## TASK STATEMENT
Reproduce all of the entries below, renaming "chart" to "graph" at every occurrence and keeping everything else the same.

## INPUT DATA
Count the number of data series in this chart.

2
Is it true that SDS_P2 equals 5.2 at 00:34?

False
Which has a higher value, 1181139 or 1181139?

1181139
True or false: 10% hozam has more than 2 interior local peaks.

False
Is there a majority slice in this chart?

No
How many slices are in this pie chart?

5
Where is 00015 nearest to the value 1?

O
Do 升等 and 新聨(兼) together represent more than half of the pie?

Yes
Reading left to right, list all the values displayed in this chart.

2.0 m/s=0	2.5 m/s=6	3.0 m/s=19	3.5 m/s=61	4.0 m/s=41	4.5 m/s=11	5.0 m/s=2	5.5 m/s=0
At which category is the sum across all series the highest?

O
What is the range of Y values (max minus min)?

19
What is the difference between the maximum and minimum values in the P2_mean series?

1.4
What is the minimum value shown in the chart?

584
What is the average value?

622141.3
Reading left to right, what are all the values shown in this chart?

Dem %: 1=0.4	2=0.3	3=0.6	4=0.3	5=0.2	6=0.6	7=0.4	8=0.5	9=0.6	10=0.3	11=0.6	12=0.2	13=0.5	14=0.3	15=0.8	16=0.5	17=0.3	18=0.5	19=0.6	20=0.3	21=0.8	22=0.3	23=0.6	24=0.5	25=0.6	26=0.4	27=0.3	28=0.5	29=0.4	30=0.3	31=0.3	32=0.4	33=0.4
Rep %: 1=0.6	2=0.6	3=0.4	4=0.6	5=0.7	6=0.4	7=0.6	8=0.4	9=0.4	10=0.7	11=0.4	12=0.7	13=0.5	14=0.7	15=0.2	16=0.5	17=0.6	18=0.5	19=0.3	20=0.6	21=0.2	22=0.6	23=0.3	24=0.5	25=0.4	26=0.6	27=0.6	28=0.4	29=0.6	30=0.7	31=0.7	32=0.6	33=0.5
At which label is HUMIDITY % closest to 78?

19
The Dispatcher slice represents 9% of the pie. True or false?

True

## ANSWER FOR THIS EXERCISE
Count the number of data series in this graph.

2
Is it true that SDS_P2 equals 5.2 at 00:34?

False
Which has a higher value, 1181139 or 1181139?

1181139
True or false: 10% hozam has more than 2 interior local peaks.

False
Is there a majority slice in this graph?

No
How many slices are in this pie graph?

5
Where is 00015 nearest to the value 1?

O
Do 升等 and 新聨(兼) together represent more than half of the pie?

Yes
Reading left to right, list all the values displayed in this graph.

2.0 m/s=0	2.5 m/s=6	3.0 m/s=19	3.5 m/s=61	4.0 m/s=41	4.5 m/s=11	5.0 m/s=2	5.5 m/s=0
At which category is the sum across all series the highest?

O
What is the range of Y values (max minus min)?

19
What is the difference between the maximum and minimum values in the P2_mean series?

1.4
What is the minimum value shown in the graph?

584
What is the average value?

622141.3
Reading left to right, what are all the values shown in this graph?

Dem %: 1=0.4	2=0.3	3=0.6	4=0.3	5=0.2	6=0.6	7=0.4	8=0.5	9=0.6	10=0.3	11=0.6	12=0.2	13=0.5	14=0.3	15=0.8	16=0.5	17=0.3	18=0.5	19=0.6	20=0.3	21=0.8	22=0.3	23=0.6	24=0.5	25=0.6	26=0.4	27=0.3	28=0.5	29=0.4	30=0.3	31=0.3	32=0.4	33=0.4
Rep %: 1=0.6	2=0.6	3=0.4	4=0.6	5=0.7	6=0.4	7=0.6	8=0.4	9=0.4	10=0.7	11=0.4	12=0.7	13=0.5	14=0.7	15=0.2	16=0.5	17=0.6	18=0.5	19=0.3	20=0.6	21=0.2	22=0.6	23=0.3	24=0.5	25=0.4	26=0.6	27=0.6	28=0.4	29=0.6	30=0.7	31=0.7	32=0.6	33=0.5
At which label is HUMIDITY % closest to 78?

19
The Dispatcher slice represents 9% of the pie. True or false?

True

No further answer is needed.